● Your instructions: Check each line of the data for "baseFrequency", and copy the ones that have it.

====== The data ======

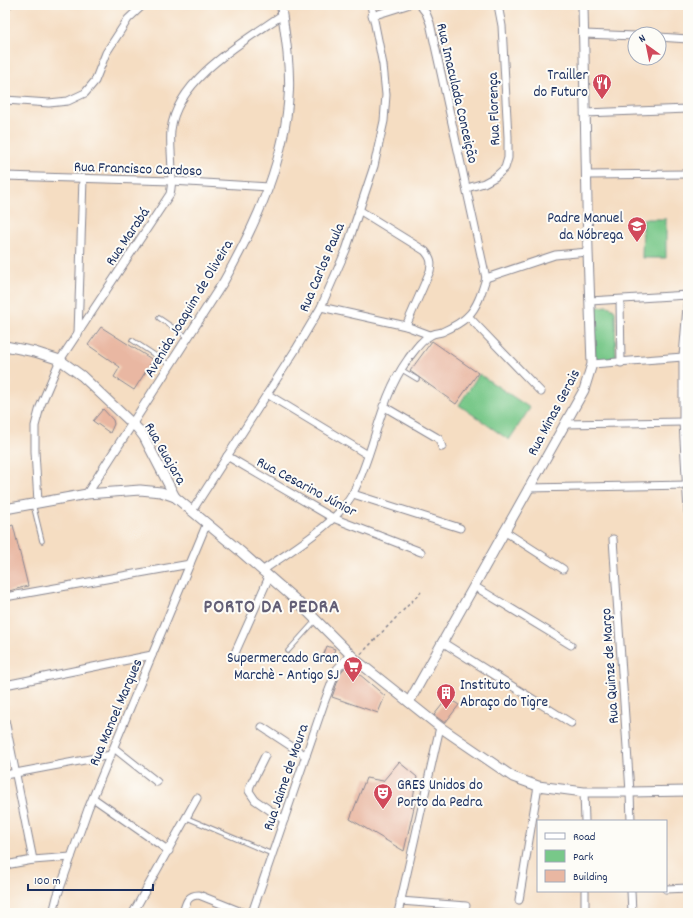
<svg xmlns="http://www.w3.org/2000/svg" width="693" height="918" font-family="Dekko,sans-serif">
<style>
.green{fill:#78c889;stroke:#4a7c74}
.building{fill:#e9b7a2}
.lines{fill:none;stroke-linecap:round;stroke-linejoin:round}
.service-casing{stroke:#888690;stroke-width:5.5}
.minor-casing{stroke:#888690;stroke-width:9}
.tertiary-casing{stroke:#888690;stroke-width:10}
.secondary-casing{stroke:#888690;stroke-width:11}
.path{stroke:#888690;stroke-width:1.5;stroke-dasharray:3 3;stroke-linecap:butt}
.service{stroke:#fff;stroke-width:3.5}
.minor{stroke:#fff;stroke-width:7}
.tertiary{stroke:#fff;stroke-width:8}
.secondary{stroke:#fff;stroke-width:9}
.labels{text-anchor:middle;stroke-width:4;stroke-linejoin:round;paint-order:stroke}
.poi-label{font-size:15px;fill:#1b2f5e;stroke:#fdfcf7;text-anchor:end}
.street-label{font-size:15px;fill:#1b2f5e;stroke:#fdfcf7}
.district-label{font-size:19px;font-weight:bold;letter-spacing:1px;fill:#635f76;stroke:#fdfcf7}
</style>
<rect width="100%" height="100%" fill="#fdfcf7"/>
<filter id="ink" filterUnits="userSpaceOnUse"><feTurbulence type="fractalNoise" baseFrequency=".025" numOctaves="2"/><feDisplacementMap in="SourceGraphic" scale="8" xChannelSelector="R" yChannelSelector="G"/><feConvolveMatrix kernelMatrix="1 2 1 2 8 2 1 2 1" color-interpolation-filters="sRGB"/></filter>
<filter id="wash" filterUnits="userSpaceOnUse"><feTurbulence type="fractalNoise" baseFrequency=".012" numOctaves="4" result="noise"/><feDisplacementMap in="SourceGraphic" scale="16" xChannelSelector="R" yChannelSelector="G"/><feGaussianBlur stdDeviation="0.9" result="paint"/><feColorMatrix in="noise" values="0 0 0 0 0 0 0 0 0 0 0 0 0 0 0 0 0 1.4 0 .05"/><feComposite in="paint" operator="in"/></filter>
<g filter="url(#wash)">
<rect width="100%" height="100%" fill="#f5ddc2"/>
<!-- green -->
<g class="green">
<path d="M643,219H666V258H642Z"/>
<path d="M608,306L614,309L615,312L616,359L596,360L595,356V310L597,307Z"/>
<path d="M479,374L530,408L509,440L459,405Z"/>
</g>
<g id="blocks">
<!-- building -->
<g class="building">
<path d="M101,327L153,360L134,390L114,377L120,367L88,345Z"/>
<path d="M432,341L478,373L456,404L410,371Z"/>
<path d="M103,409L113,420L114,424L110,433L93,421Z"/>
<path d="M13,525L28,586L5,592V528Z"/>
<path d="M327,646L335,649L330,662L322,659Z"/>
<path d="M347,665L352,668L385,696L378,713L332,697L341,672Z"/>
<path d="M446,700L449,703L453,701L459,705L445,723L434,715Z"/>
<path d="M399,762L417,777L411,808L415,803L404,851L350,819L366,778L383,781Z"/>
</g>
</g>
</g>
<g filter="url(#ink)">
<use href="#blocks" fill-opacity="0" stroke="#888690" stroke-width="1"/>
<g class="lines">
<defs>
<g id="service">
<path d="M159,318L187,337"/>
<path d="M132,340L170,365"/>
<path d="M402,370L417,379"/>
<path d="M33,504L42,541"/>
<path d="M288,651L315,621"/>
<path d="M187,818L272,854"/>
</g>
<g id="minor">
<path d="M5,6L8,5"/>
<path d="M372,16L407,5"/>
<path d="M584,34L635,36"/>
<path d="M659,37L688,39"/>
<path d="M5,100L49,103L68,101L85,93L95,81L106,53L128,19L143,5"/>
<path d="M585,113L688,109"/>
<path d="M587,175L688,174"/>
<path d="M5,176L172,181L269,187"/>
<path d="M467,188L484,183L495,177L505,168L508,158V137L502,26L498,5"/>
<path d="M359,210L425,251C431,258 432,262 430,271L406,326"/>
<path d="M486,278L555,255L588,252"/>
<path d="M688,294L683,357V422L688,512"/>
<path d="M620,300L621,363"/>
<path d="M590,301L688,295"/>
<path d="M321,307L406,326L430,335"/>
<path d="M468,316L541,392"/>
<path d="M78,334L83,178"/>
<path d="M592,364L683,357"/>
<path d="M267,394L368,455"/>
<path d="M383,406L436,437L439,439L442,447"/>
<path d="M564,424L683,422"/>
<path d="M227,456L333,518L421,552"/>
<path d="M528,488L688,485"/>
<path d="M353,494L460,528"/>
<path d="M38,502L35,451V426L40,407L60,360L170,194C175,173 169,151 171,130C177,79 243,42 282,15"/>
<path d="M192,511L296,349L321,307L346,250L374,166L384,121L386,95L383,65L371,5"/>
<path d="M504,531L563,569"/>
<path d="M613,539L630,792L631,821"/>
<path d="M262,571C291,550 336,525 353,493C376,449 378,401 408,359C414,351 421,340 431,335C434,333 439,333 442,332C451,328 462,322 468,316C478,306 482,291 486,278L430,23L426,13L420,5"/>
<path d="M474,586L571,645"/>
<path d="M5,597L190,564"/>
<path d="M442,642L571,723"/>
<path d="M235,653L269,577"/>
<path d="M5,685L152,655"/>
<path d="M5,720L33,860"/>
<path d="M262,727L306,756"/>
<path d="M114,748L157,782"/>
<path d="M265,756L250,786L249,791L255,800L284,820"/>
<path d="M5,775L111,755"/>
<path d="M584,792L585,821"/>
<path d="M93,798L169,851"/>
<path d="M5,865L33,860L71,857"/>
<path d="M666,889L688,888"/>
<path d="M585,891V906"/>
<path d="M631,891L632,913"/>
<path d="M519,900L538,786"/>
<path d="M400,901L466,906"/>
<path d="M53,913L57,897L88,809L207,523"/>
<path d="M133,913L197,798"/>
<path d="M183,913C186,903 187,895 199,895L244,913"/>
<path d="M252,913L324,703L337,669L350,655"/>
<path d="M398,913L440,727"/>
</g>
<path id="tertiary" d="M87,494L224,281C257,222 286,159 289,90C290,62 285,33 281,5"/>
<g id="secondary">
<path d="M5,346L35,352L60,360L82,376L138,429L144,437L175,497"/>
<path d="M5,509L87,494L140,490L161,492L175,497L240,551L297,601L356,660L440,727L513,777L538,786L584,792H630L688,791"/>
<path d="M409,702L584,390L592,364L588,252L583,5"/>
</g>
</defs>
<!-- service casing -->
<use href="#service" class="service-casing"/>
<!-- minor casing -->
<use href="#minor" class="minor-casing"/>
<!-- tertiary casing -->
<use href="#tertiary" class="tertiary-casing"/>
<!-- secondary casing -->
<use href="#secondary" class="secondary-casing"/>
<!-- path -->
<path class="path" d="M361,654L421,592"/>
<!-- service -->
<use href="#service" class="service"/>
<!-- minor -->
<use href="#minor" class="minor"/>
<!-- tertiary -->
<use href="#tertiary" class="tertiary"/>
<!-- secondary -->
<use href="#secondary" class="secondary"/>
</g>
</g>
<!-- icons -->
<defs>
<symbol id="restaurant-pin" viewBox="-11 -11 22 30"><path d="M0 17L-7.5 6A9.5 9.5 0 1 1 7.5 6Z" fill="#d1495b" stroke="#fdfcf7"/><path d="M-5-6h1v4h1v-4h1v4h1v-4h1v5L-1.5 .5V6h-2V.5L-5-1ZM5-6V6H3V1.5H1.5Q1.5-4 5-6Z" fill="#fff"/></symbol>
<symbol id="school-pin" viewBox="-11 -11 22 30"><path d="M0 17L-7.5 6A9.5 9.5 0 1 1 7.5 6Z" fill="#d1495b" stroke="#fdfcf7"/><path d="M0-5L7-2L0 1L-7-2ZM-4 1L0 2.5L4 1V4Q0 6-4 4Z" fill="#fff"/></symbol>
<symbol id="supermarket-pin" viewBox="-11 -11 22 30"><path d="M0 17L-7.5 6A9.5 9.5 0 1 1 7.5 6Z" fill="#d1495b" stroke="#fdfcf7"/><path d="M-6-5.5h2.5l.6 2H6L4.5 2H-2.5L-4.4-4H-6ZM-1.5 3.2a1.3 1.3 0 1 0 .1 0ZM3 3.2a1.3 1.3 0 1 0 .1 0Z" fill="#fff"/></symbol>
<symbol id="building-pin" viewBox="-11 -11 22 30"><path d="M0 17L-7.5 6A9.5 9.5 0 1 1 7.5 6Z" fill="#d1495b" stroke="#fdfcf7"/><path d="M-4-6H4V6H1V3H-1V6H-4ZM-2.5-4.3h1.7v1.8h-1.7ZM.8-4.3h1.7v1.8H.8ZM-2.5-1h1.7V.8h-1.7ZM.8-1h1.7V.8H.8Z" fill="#fff"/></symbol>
<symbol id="theatre-pin" viewBox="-11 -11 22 30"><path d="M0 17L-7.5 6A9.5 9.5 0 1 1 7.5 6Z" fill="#d1495b" stroke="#fdfcf7"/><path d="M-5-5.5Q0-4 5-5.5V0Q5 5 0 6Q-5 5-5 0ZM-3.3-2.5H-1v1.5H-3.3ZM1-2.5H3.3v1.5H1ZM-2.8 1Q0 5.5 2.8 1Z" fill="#fff"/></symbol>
</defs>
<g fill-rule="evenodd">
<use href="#restaurant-pin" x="591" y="72" width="22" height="30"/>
<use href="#school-pin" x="626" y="215" width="22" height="30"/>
<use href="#supermarket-pin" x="342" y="655" width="22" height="30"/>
<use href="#building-pin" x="435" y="682" width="22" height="30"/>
<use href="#theatre-pin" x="372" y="782" width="22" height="30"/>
</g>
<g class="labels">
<!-- poi labels -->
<g class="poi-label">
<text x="588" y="79">Trailler<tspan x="588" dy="17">do Futuro</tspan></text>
<text x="623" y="222">Padre Manuel<tspan x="623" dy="17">da Nóbrega</tspan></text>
<text x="339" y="662">Supermercado Gran<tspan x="339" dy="17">Marchè - Antigo SJ</tspan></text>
<text x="460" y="689" text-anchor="start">Instituto<tspan x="460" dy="17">Abraço do Tigre</tspan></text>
<text x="397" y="789" text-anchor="start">GRES Unidos do<tspan x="397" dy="17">Porto da Pedra</tspan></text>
</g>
<!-- street labels -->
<g class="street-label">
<text transform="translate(458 93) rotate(77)" y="5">Rua Imaculada Conceição</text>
<text transform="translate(493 109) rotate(-92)" y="5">Rua Florença</text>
<text transform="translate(138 168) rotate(2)" y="5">Rua Francisco Cardoso</text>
<text transform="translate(127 236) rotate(-56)" y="5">Rua Marabá</text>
<text transform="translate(321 267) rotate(-67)" y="5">Rua Carlos Paula</text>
<text transform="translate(188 308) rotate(-59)" y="5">Avenida Joaquim de Oliveira</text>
<text transform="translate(553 412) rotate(-62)" y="5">Rua Minas Gerais</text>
<text transform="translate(166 453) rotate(60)" y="5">Rua Guajara</text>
<text transform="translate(307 486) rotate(28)" y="5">Rua Cesarino Júnior</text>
<text transform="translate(609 666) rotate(-94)" y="5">Rua Quinze de Março</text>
<text transform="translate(115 712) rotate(-67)" y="5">Rua Manoel Marques</text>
<text transform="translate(285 777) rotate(-71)" y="5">Rua Jaime de Moura</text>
</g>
<!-- district labels -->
<g class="district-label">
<text x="272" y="612">PORTO DA PEDRA</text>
</g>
</g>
<!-- margin -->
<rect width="693" height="918" fill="none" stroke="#fdfcf7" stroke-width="20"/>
<!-- legend -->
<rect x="537" y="820" width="130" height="72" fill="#fdfcf7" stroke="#a3aaba"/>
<rect x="545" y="833" width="20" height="6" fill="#ffffff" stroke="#a3aaba"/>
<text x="573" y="840" font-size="12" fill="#1b2f5e">Road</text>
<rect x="545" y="850" width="20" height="12" fill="#78c889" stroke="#a3aaba"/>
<text x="573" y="860" font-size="12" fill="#1b2f5e">Park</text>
<rect x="545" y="870" width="20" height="12" fill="#e9b7a2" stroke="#a3aaba"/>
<text x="573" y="880" font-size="12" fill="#1b2f5e">Building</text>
<!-- north arrow -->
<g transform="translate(647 46) rotate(327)"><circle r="19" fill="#fdfcf7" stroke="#a3aaba"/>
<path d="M0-3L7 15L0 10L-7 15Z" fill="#d1495b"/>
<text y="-6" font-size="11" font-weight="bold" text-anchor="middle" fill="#1b2f5e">N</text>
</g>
<!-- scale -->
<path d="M28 884v6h125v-6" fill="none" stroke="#1b2f5e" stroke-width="2"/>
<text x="34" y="884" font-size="12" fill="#1b2f5e" stroke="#fdfcf7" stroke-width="3" paint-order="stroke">100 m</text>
</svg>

======

● Result of this task:
<filter id="ink" filterUnits="userSpaceOnUse"><feTurbulence type="fractalNoise" baseFrequency=".025" numOctaves="2"/><feDisplacementMap in="SourceGraphic" scale="8" xChannelSelector="R" yChannelSelector="G"/><feConvolveMatrix kernelMatrix="1 2 1 2 8 2 1 2 1" color-interpolation-filters="sRGB"/></filter>
<filter id="wash" filterUnits="userSpaceOnUse"><feTurbulence type="fractalNoise" baseFrequency=".012" numOctaves="4" result="noise"/><feDisplacementMap in="SourceGraphic" scale="16" xChannelSelector="R" yChannelSelector="G"/><feGaussianBlur stdDeviation="0.9" result="paint"/><feColorMatrix in="noise" values="0 0 0 0 0 0 0 0 0 0 0 0 0 0 0 0 0 1.4 0 .05"/><feComposite in="paint" operator="in"/></filter>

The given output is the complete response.